→ **Exercise requirements**: Rewrite everything from the start of the items down through the line containing "locality: Prov. Santiago-Zamora. Taisha.", switching "collector number" to "collector no." and leaving all else unchanged.

-- start Task inputs --

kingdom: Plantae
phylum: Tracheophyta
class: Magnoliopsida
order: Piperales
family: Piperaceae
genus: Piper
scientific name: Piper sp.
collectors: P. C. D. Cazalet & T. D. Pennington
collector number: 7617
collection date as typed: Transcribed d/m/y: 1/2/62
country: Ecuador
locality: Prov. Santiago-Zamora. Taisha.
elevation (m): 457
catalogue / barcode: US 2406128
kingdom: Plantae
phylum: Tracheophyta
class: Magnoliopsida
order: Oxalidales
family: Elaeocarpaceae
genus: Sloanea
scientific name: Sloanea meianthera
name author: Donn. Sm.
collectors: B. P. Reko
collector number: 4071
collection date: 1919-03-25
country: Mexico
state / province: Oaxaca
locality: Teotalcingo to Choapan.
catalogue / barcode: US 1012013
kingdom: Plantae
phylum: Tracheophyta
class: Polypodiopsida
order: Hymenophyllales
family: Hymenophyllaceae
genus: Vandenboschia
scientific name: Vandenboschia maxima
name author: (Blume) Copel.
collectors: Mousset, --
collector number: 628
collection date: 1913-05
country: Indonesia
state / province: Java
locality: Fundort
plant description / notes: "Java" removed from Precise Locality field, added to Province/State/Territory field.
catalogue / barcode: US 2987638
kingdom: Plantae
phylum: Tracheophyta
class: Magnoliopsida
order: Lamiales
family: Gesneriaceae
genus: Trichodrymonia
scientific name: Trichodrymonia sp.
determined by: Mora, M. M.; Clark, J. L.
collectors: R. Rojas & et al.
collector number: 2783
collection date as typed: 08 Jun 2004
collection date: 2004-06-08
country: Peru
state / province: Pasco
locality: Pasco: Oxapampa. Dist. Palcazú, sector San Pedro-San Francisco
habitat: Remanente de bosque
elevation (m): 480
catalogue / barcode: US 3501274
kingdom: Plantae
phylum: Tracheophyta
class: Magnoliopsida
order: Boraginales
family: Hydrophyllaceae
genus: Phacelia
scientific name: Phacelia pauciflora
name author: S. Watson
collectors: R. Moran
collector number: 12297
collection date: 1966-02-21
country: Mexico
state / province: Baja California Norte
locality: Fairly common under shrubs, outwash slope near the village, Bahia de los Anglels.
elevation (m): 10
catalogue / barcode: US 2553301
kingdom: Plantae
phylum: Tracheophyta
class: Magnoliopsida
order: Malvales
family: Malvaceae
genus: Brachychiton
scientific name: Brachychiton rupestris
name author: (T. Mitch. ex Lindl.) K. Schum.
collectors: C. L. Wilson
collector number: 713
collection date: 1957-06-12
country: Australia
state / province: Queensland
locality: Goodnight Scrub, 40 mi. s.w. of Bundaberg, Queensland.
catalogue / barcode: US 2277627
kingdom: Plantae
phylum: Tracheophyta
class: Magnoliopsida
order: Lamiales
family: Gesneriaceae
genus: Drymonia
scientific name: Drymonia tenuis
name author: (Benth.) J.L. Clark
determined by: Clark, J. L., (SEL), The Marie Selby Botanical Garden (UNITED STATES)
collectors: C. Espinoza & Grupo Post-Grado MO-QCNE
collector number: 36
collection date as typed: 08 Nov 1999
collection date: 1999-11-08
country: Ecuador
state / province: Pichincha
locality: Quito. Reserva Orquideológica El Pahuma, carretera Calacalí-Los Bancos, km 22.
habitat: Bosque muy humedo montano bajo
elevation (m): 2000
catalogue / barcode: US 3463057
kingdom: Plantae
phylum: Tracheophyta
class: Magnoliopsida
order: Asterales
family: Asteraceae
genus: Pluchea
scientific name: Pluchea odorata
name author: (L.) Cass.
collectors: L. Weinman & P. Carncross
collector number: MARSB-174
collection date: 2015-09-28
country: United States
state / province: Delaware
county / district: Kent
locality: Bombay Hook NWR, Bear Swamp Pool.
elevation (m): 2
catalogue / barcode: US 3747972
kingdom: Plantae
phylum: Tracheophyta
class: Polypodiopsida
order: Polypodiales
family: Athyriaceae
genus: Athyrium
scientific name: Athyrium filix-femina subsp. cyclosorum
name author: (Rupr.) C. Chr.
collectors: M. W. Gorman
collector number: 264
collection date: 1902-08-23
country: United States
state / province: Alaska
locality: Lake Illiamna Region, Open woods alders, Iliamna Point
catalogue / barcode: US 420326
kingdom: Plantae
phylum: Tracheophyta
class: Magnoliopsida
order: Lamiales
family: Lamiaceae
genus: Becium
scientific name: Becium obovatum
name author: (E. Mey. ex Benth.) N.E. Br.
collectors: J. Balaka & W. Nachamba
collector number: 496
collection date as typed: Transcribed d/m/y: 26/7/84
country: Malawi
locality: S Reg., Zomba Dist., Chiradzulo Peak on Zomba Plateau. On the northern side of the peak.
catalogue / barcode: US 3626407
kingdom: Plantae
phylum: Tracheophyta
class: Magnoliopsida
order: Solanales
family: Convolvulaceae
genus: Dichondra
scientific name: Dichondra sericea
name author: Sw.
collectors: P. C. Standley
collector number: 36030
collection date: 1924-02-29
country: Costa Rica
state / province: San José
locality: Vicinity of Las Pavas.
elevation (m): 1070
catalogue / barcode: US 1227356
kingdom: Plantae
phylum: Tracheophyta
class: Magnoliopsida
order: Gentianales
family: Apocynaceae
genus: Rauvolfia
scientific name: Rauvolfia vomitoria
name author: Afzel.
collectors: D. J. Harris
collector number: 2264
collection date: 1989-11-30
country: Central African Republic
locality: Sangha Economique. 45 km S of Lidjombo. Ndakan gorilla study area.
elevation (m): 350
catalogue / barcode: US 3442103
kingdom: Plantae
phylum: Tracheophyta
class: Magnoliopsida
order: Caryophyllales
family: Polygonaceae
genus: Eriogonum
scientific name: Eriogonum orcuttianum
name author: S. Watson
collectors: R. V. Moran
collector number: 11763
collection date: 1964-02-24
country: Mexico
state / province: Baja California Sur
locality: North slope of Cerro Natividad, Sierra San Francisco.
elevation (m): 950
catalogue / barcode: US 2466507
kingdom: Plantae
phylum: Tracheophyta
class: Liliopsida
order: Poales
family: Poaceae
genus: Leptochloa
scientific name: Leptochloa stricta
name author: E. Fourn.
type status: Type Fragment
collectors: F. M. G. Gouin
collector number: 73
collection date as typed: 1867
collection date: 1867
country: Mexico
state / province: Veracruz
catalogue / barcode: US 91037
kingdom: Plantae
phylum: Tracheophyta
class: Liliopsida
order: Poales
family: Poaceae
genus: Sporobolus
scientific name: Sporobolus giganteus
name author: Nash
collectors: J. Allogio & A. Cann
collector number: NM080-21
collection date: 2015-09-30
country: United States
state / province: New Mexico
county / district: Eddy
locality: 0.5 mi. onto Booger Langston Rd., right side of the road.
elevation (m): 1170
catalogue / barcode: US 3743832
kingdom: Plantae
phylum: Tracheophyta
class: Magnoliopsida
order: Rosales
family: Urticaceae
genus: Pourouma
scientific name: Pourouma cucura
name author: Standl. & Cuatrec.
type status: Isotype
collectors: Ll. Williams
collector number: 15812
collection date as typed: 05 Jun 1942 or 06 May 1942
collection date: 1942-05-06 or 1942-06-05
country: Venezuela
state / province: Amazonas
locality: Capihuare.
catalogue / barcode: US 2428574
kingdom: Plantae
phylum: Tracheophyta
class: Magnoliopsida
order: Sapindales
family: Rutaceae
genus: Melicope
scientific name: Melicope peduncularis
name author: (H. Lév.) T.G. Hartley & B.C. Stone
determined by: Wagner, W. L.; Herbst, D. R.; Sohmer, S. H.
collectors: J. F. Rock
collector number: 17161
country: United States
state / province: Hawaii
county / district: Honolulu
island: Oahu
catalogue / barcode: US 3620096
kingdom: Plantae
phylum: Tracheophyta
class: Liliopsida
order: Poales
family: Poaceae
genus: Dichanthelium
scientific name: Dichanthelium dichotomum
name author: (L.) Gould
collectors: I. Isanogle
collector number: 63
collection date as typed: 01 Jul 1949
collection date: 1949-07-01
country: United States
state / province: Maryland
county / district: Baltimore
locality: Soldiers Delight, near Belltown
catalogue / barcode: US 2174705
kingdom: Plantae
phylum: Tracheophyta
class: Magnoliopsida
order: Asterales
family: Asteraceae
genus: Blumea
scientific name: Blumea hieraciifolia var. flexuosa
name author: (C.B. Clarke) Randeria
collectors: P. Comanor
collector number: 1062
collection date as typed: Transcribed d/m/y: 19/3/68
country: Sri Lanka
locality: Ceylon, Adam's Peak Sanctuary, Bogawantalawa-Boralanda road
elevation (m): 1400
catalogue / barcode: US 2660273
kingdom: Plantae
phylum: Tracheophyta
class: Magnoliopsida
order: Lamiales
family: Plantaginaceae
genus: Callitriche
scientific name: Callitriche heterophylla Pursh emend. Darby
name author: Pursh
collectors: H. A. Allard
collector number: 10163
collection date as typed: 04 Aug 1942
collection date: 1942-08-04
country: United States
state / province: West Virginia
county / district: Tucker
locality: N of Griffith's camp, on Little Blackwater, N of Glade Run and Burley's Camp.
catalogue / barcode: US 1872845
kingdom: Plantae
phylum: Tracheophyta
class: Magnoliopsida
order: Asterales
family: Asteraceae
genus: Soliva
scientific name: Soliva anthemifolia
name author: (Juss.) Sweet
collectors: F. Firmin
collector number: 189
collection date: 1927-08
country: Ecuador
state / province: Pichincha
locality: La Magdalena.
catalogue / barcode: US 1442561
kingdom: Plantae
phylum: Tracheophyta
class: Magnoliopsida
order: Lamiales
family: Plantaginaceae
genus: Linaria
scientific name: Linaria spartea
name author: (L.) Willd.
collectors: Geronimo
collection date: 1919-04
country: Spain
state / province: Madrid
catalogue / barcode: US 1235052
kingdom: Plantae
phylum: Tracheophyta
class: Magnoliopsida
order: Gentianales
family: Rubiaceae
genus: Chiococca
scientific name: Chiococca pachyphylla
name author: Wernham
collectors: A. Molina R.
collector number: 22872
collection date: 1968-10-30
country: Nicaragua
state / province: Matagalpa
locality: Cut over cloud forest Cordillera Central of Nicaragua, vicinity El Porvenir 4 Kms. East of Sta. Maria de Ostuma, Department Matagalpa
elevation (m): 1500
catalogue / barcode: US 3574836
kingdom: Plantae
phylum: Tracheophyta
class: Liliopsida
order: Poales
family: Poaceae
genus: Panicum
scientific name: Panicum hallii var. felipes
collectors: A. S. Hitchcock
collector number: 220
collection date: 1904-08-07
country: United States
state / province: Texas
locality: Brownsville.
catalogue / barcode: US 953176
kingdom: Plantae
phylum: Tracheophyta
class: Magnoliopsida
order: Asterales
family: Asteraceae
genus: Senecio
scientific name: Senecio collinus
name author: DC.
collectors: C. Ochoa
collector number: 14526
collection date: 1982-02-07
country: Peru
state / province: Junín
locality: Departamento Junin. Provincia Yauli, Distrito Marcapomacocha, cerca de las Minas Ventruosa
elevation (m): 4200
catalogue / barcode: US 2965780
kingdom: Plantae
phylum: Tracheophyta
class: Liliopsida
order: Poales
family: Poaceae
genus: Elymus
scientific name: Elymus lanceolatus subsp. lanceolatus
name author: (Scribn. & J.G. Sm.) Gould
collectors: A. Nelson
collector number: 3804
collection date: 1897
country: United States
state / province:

-- end Task inputs --

→ **Answer**:
kingdom: Plantae
phylum: Tracheophyta
class: Magnoliopsida
order: Piperales
family: Piperaceae
genus: Piper
scientific name: Piper sp.
collectors: P. C. D. Cazalet & T. D. Pennington
collector no.: 7617
collection date as typed: Transcribed d/m/y: 1/2/62
country: Ecuador
locality: Prov. Santiago-Zamora. Taisha.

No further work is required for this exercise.